Julius Hon-Man Hui

 
 
 
 

Julius Hui (b. 1984) is the owner of contemporary Chinese type foundry Han Wan Tang (means studio of massive text).

A graduate of the BA Design, Visual Communication discipline at School of Design, The Hong Kong Polytechnic University, Hui began his career with an apprenticeship as typeface designer under Sammy Or a.k.a. VM Type, veteran Chinese typeface designer who has produced some of the best Chinese fonts in the past 30 years. They eventually designed Xin Gothic, a massive San-Serif Chinese font family of 10 weights, after crafting strokes for 3 years.

Hui started his own studio juliushui.com in 2012, working for a wide range of international companies and design agencies to cope with boom of Chinese business. In the short half year of time, Hui designed notable works, including the Traditional and Simplified Chinese companion for logotype of The New York Times, and partnered with New York City based type foundry Commercial Type designed Chinese commissions for Bloomberg Businessweek, as well as logotype for BW China. Hui was also a Chinese type and typography consultant for Wallpaper*, Figtree, several international design agencies, Commercial Type, Dalton Maag before joining Dalton Maag as a font developer in September 2012, Hui involves mainly in DaMa’s massive multi-script font family, including the recent released HP font family.

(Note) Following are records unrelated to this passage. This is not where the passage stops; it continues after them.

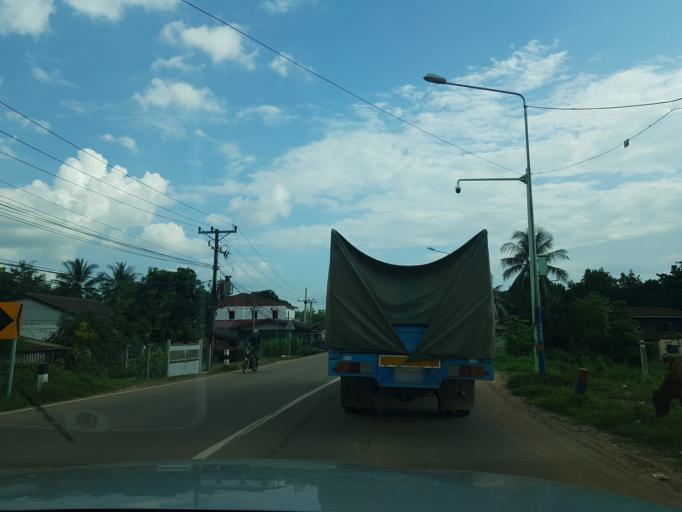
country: TH
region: Nong Khai
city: Si Chiang Mai
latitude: 17.9776
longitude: 102.4963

Being one of the few typeface designers in China area, Hui has recently started the newly established Chinese type foundry Han Wan Tang to tackle critical reading issues in Chinese life, includes signage recognition, text reading both on paper and screen, etc. Hui is also an active writer for type and typography, Chinese articles have continuously been published in HeyShow (Taiwan), The House News (Hong Kong) and Type Is Beautiful (Mainland China). 

 

BITS MMXIV International Workshop 
Julius Hon-Man Hui
November 14, 2014.
Auditorium A, TCDC
1.30 - 3.30 pm.
Available slots : 10 people

"Outline and structural fun of chinese typeface"

The workshop is consist of 2 parts, the first part would be Chinese song-ti (serifed-style) composing. Participants would be given lot of strokes (supposed they don’t read any Chinese at all), and started composing 1–2 characters according to the screen shown. By going this exercise participants would start getting what’s actually decided the the legibility of Chinese type: The outer shape.

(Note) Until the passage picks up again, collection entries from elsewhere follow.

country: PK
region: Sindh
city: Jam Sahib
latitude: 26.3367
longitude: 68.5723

The second part would be playing different weight of hei-ti (san-serif style). Participants would be given a few distinctive Chinese characters which horizontal strokes’ weight id wrong decided, they have to decide each stroke’s weight. By going through this exercise participants would understand the structural essence of Chinese characters.

 

BITS MMXIV International Conference
Julius Hon-Man Hui
November 15, 2014.
BACC
2.00 - 3.00 pm.


"Problems & Solutions: Typeface Design in China area"

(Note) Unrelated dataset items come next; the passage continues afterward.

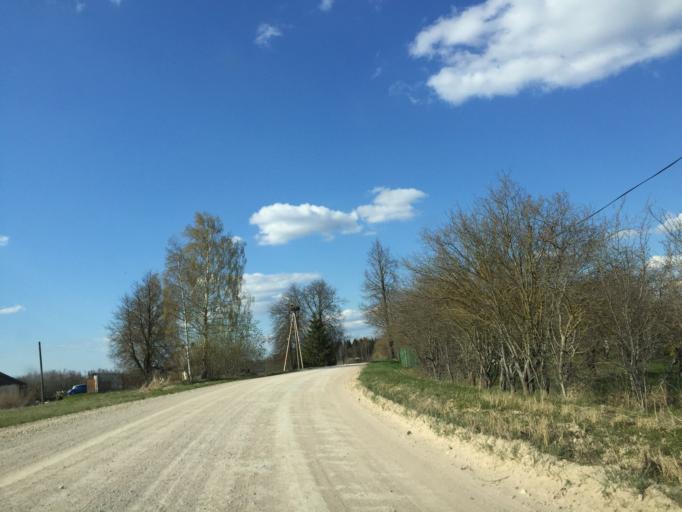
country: LV
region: Saulkrastu
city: Saulkrasti
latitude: 57.3472
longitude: 24.5788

If the true typeface design means to solve some certain reading problems that Mr Matthew Carter did, then in China area there are actually no typeface design in the last hundred of years, because no one really know, why we need ever more typefaces.

By showing self work experience and case studies from daily life, Julius is ready to show BITS audience what ‘Typeface Design’ means to be in the past and how it is evolved in the last 10 years, provide an unique and interesting of how this new and fast-growing font market is going to.